== THE TASK ==
Can you retype the dataframe question word for word, starting with "I require the" and going on through "obtain this result."?

0

I have input dataframe as below.

 +-------+----------------+------------+   
 |ID     |Title           |values      |    
 +-------+----------------+------------+  
 |ID-1   |First Name      |Jolly       |  
 |ID-1   |Middle Name     |Jr          |  
 |ID-1   |Last Name       |Hudson      |  
 |ID-2   |First Name      |Kathy       |  
 |ID-2   |Last Name       |Oliver      |  
 |ID-3   |Last Name       |Short       |  
 |ID-3   |Middle Name     |M           |  
 |ID-4   |First Name      |Denver      |  
 +-------+----------------+------------+   

I require the output as follows:

 +-------+----------------+---------------+--------------+  
 |ID     |First Name      |Middle Name    | Last Name    |   
 +-------+----------------+---------------+--------------+ 
 |ID-1   |Jolly           |Jr             | Hudson       |      
 |ID-2   |Kathy           |null           | Oliver       | 
 |ID-3   |null            |M              | Short        |
 |ID-4   |Denver          |null           | null         |
 +-------+----------------+---------------+--------------+   

Please suggest the possible solutions to obtain this result.
Thanks in advance.

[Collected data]
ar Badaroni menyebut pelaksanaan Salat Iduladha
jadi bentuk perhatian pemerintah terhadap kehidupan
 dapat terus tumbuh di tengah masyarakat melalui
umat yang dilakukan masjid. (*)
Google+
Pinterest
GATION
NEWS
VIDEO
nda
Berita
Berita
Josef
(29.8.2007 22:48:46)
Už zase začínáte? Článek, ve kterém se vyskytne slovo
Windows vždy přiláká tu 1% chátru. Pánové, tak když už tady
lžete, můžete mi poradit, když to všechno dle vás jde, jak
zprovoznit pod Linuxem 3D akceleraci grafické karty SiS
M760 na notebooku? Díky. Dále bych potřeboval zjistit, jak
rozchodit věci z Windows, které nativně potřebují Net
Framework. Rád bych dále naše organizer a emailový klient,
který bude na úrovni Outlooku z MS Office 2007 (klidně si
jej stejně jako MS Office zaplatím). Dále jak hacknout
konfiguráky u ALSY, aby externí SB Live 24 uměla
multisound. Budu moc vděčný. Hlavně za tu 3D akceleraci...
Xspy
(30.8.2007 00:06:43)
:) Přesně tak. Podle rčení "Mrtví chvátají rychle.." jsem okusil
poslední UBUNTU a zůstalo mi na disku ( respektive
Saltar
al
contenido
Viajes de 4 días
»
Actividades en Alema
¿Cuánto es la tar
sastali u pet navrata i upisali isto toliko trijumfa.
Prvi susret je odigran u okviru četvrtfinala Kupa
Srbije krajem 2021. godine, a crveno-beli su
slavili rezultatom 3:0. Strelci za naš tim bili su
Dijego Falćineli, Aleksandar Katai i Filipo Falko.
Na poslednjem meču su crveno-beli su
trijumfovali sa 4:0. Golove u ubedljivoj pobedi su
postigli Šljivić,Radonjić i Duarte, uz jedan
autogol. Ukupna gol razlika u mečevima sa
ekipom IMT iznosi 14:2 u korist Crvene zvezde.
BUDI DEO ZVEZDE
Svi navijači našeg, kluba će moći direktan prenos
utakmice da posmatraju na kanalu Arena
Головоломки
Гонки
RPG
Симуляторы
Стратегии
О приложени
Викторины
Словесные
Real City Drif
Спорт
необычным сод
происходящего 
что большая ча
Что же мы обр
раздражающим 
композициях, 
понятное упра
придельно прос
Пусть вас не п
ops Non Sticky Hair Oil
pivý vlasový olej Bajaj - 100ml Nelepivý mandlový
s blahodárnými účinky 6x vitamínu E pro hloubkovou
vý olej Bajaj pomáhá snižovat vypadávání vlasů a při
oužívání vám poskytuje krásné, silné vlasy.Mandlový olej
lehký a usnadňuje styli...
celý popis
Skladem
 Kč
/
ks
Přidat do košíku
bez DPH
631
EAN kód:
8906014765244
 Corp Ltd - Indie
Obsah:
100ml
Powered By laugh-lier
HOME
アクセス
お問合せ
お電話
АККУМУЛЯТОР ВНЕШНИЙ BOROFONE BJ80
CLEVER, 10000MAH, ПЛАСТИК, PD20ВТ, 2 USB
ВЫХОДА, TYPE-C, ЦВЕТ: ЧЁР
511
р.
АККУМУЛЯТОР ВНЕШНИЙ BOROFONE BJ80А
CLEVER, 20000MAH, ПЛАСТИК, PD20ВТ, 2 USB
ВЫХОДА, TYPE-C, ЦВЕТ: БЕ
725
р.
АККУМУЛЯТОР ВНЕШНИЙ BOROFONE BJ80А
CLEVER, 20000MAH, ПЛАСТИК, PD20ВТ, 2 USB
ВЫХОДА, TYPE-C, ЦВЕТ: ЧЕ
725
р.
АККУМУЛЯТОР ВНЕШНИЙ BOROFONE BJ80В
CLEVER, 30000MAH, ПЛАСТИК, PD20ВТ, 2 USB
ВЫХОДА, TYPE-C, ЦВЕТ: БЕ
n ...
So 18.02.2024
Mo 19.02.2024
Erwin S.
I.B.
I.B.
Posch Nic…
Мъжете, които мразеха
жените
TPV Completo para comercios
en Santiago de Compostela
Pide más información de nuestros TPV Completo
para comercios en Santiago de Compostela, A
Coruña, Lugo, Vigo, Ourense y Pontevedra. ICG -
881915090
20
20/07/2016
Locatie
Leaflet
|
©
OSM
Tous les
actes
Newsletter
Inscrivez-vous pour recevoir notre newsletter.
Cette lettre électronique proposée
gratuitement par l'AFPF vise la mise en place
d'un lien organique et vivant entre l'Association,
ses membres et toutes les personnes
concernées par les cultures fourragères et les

== RESPONSE TO THE EXERCISE ==
I require the output as follows:

 +-------+----------------+---------------+--------------+  
 |ID     |First Name      |Middle Name    | Last Name    |   
 +-------+----------------+---------------+--------------+ 
 |ID-1   |Jolly           |Jr             | Hudson       |      
 |ID-2   |Kathy           |null           | Oliver       | 
 |ID-3   |null            |M              | Short        |
 |ID-4   |Denver          |null           | null         |
 +-------+----------------+---------------+--------------+   

Please suggest the possible solutions to obtain this result.